Well, having thought that I would, the truth is that I don’t at all. And the only reason I didn’t quit before is that I thought it would be difficult. But a conversation I had with my sister in law 3 months ago changed all of that.
She was always quite a ‘heavy set’ woman should we say and looked much older than she really was. She had a very wrinkled face, took little care of her physical appearance and was always a party girl who liked to take things to the extreme should we say.
But when she turned up to my mum’s birthday BBQ in May, she looked amazing. She had lost weight, started going to the gym, the lines on her face had almost disappeared and she looked about 10 years younger.
When I asked her what had caused the big changes in her appearance, she told me that she had stopped drinking alcohol.
“Was it difficult?” I asked, believing that she would reply that it was.
“No, not really. In the first year, it felt a bit odd at social occasions, but it wasn’t difficult. In fact, I feel so good about it now that I don’t even think about it”.
All of a sudden, the one thing that was preventing me from quitting alcohol, the thought that it would be difficult, suddenly got overturned and I started thinking about how amazing it would be to stop completely, forever.
I thought if she can do it, then why can’t I?
That was the moment I decided to quit even though it was the day of my mum’s birthday BBQ and a big family occasion where everyone would be drinking.
I drank sparkling water and all day and one alcohol-free lager. And you know what?? I had a great day and had no desire to drink any alcohol whatsoever.

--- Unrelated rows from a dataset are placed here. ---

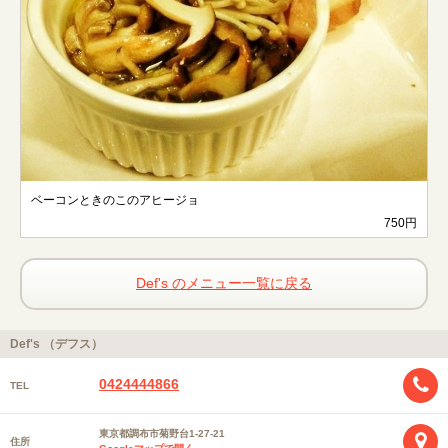
ベーコンときのこのアヒージョ
750円
Def's のメニュー一覧に戻る
Def's （デフス）
0424444866
TEL
東京都調布市菊野台1-27-21
住所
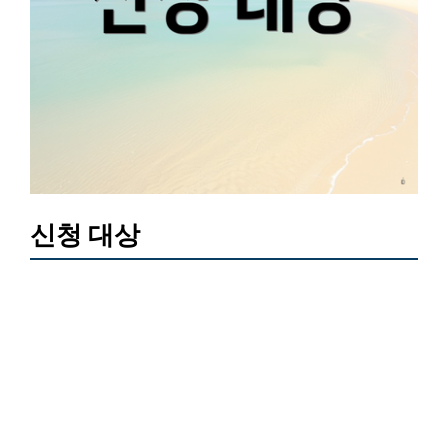
신청 대상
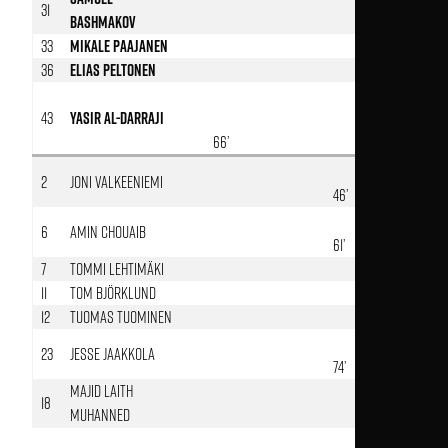
31
Bashmakov
33
Mikale Paajanen
36
Elias Peltonen
43
Yasir Al-Darraji
66’
2
Joni Valkeeniemi
46’
6
Amin Chouaib
61’
7
Tommi Lehtimäki
11
Tom Björklund
12
Tuomas Tuominen
23
Jesse Jaakkola
74’
Majid Laith
18
Muhanned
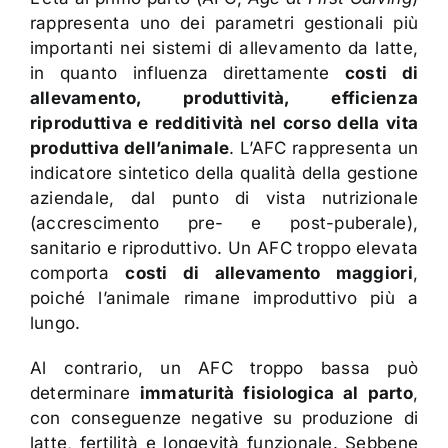
rappresenta uno dei parametri gestionali più
importanti nei sistemi di allevamento da latte,
in quanto influenza direttamente
costi di
allevamento, produttività, efficienza
riproduttiva e redditività nel corso della vita
produttiva dell’animale
. L’AFC rappresenta un
indicatore sintetico della qualità della gestione
aziendale, dal punto di vista nutrizionale
(accrescimento pre- e post-puberale),
sanitario e riproduttivo. Un AFC troppo elevata
comporta
costi di allevamento maggiori
,
poiché l’animale rimane improduttivo più a
lungo.
Al contrario, un AFC troppo bassa può
determinare
immaturità fisiologica al parto
,
con conseguenze negative su produzione di
latte, fertilità e longevità funzionale. Sebbene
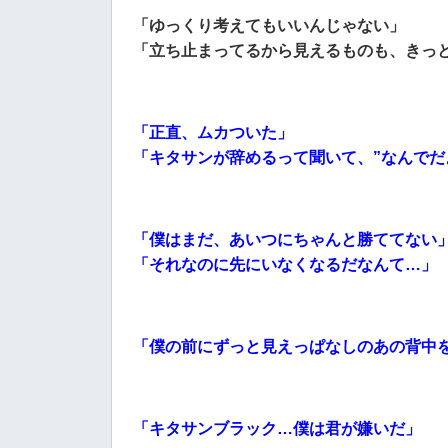
「ゆっくり考えてもいいんじゃない」
「立ち止まってるから見えるものも、きっ
「正直、ムカついた」
「キタサンが辞めるって聞いて、”なんでだ
「僕はまだ、あいつにちゃんと勝ててない
「それなのに先にいなくなるだなんて…」
「僕の前にずっと見えっぱなしのあの背中
「キタサンブラック…僕は君が嫌いだ」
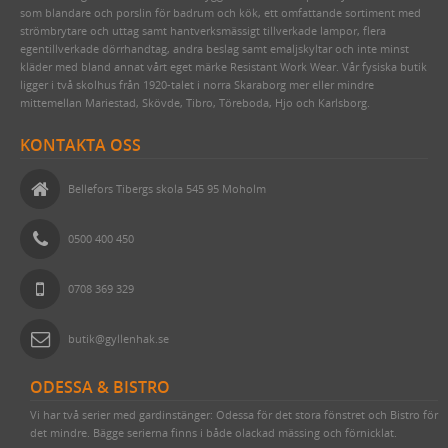
VERKTYG & YXOR
GOLVLAMPOR
TILLBEHÖR & RESERVDELAR
1950-TAL
WILMAS NATURPRODUKTER
HANDSMIDDA, SVARTBRÄNDA SPIKAR
LINDREV
FRÅN HAVET
EGNA EMALJSKYLTAR I VITT/SVART
TVÅ GÅNGER CARL
som blandare och porslin för badrum och kök, ett omfattande sortiment med
strömbrytare och uttag samt hantverksmässigt tillverkade lampor, flera
STUCKATUR
KLASSISKA PORSLINSLAMPOR
RAKHYVLAR & RAKTVÅLAR
ROSETTSPIK
YLLESNÖREN/ULLSNÖRE
FRÅN JORDEN
NUMMERSKYLTAR I MÄSSING FÖR HUS
PENSLAR FÖR LINOLJEFÄRGSMÅLNING
FUNKIS
egentillverkade dörrhandtag, andra beslag samt emaljskyltar och inte minst
kläder med bland annat vårt eget märke Resistant Work Wear. Vår fysiska butik
ÖVRIGT
ELMONTERADE FOTOGENLAMPOR
TRÄDGÅRDSREDSKAP
BLANK TRÅDSPIK
TJÄRDREV
EGNA SKYLTAR I EMALJ & MÄSSING
YXOR & BILOR
BÅRDER
ligger i två skolhus från 1920-talet i norra Skaraborg mer eller mindre
mittemellan Mariestad, Skövde, Tibro, Töreboda, Hjo och Karlsborg.
WEBBUTIK
SPOTLIGHTS I KLASSISK STIL
KAFFEBRYGGARE MED MERA
KOPPARSPIK KVADRAT
SIFFROR OCH BOKSTÄVER I MÄSSING
SPEEDHEATER (FÄRGBORTTAGNING)
ÖPPETTIDER
FÖR SKRIVBORDET
DEKORSPIK
VITA MED SVART TEXT
FÄRGSKRAPOR MED MERA
KONTAKTA OSS
VÄGBESKRIVNING
LÄDERVÅRD
ÖVRIGA SPIKAR
BLÅA MED VIT TEXT
SPECIALVERKTYG
Bellefors Tibergs skola 545 95 Moholm
KONTAKTA OSS
PRAKTISKA TING I HEMMET
NUBB
GJUTNA SKYLTAR MÄSSING & NICKEL
BRYNEN
SÅ HÄR HANDLAR DU
DRICKSGLAS, VINGLAS & KARAFFER
STÅLSKRUV
SKYLTAR MED SYMBOLER
0500 400 450
OM OSS
MÄSSINGSSKRUV
0708 369 329
FÖRNICKLAD MÄSSINGSSKRUV
FÖRNICKLAD STÅLSKRUV
butik@gyllenhak.se
ODESSA & BISTRO
Vi har två serier med gardinstänger: Odessa för det stora fönstret och Bistro för
det mindre. Bägge serierna finns i både olackad mässing och förnicklat.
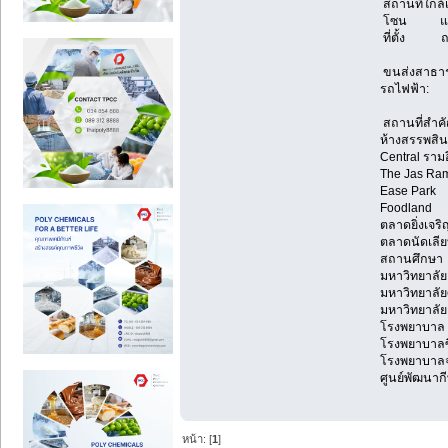
สถานที่ใกล้เ
โซน แจ้งวั
ที่ตั้ง ถ.
ขนส่งสาธา
รถไฟฟ้า: ใก
สถานที่สำคั
ห้างสรรพสิน
Central ราม
The Jas Ram
Ease Park
Foodland
ตลาดยิ่งเจริ
ตลาดนัดเลี
สถานศึกษา
มหาวิทยาลั
มหาวิทยาลัย
มหาวิทยาลัย
โรงพยาบาล
โรงพยาบาลซ
โรงพยาบาลจ
ศูนย์พัฒนาก
หน้า: [
1
]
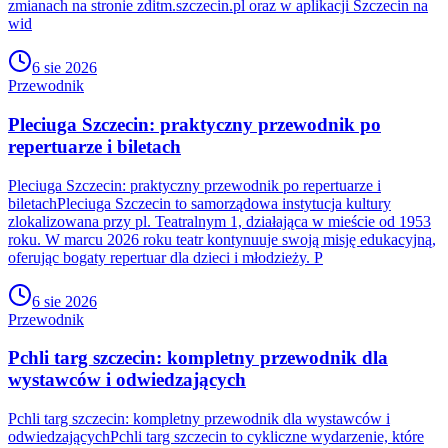
zmianach na stronie zditm.szczecin.pl oraz w aplikacji Szczecin na
wid
6 sie 2026
Przewodnik
Pleciuga Szczecin: praktyczny przewodnik po
repertuarze i biletach
Pleciuga Szczecin: praktyczny przewodnik po repertuarze i
biletachPleciuga Szczecin to samorządowa instytucja kultury
zlokalizowana przy pl. Teatralnym 1, działająca w mieście od 1953
roku. W marcu 2026 roku teatr kontynuuje swoją misję edukacyjną,
oferując bogaty repertuar dla dzieci i młodzieży. P
6 sie 2026
Przewodnik
Pchli targ szczecin: kompletny przewodnik dla
wystawców i odwiedzających
Pchli targ szczecin: kompletny przewodnik dla wystawców i
odwiedzającychPchli targ szczecin to cykliczne wydarzenie, które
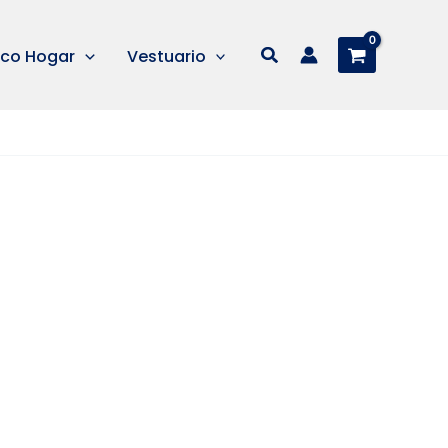
Buscar
co Hogar
Vestuario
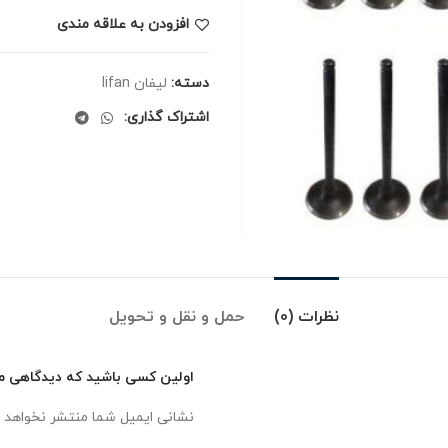
افزودن به علاقه مندی
دسته:
لیفان lifan
اشتراک گذاری:
نظرات (0)
حمل و نقل و تحویل
اولین کسی باشید که دیدگاهی می ن
نشانی ایمیل شما منتشر نخواهد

Since then I have been to several big social occasions with close friends and family where I have been the only one not drinking alcohol and have thoroughly enjoyed myself.
And rather than feeling as though I am missing out, my attitude has changed to one of feeling mentally strong and in control and it is a great feeling.
And you know what the funny thing is?
When people notice that I am not drinking, they ask me why and I just tell them I don’t enjoy it anymore so have decided to stop.
And it is amazing how many people have turned around to me and said, “I wish I was like you and could stop. The only reason I do it is that I don’t think I would enjoy social occasions without it”.
Well, now I can safely say that you absolutely can!
So if you are thinking about quitting, try it and see for yourself! It could be the best decision you ever made.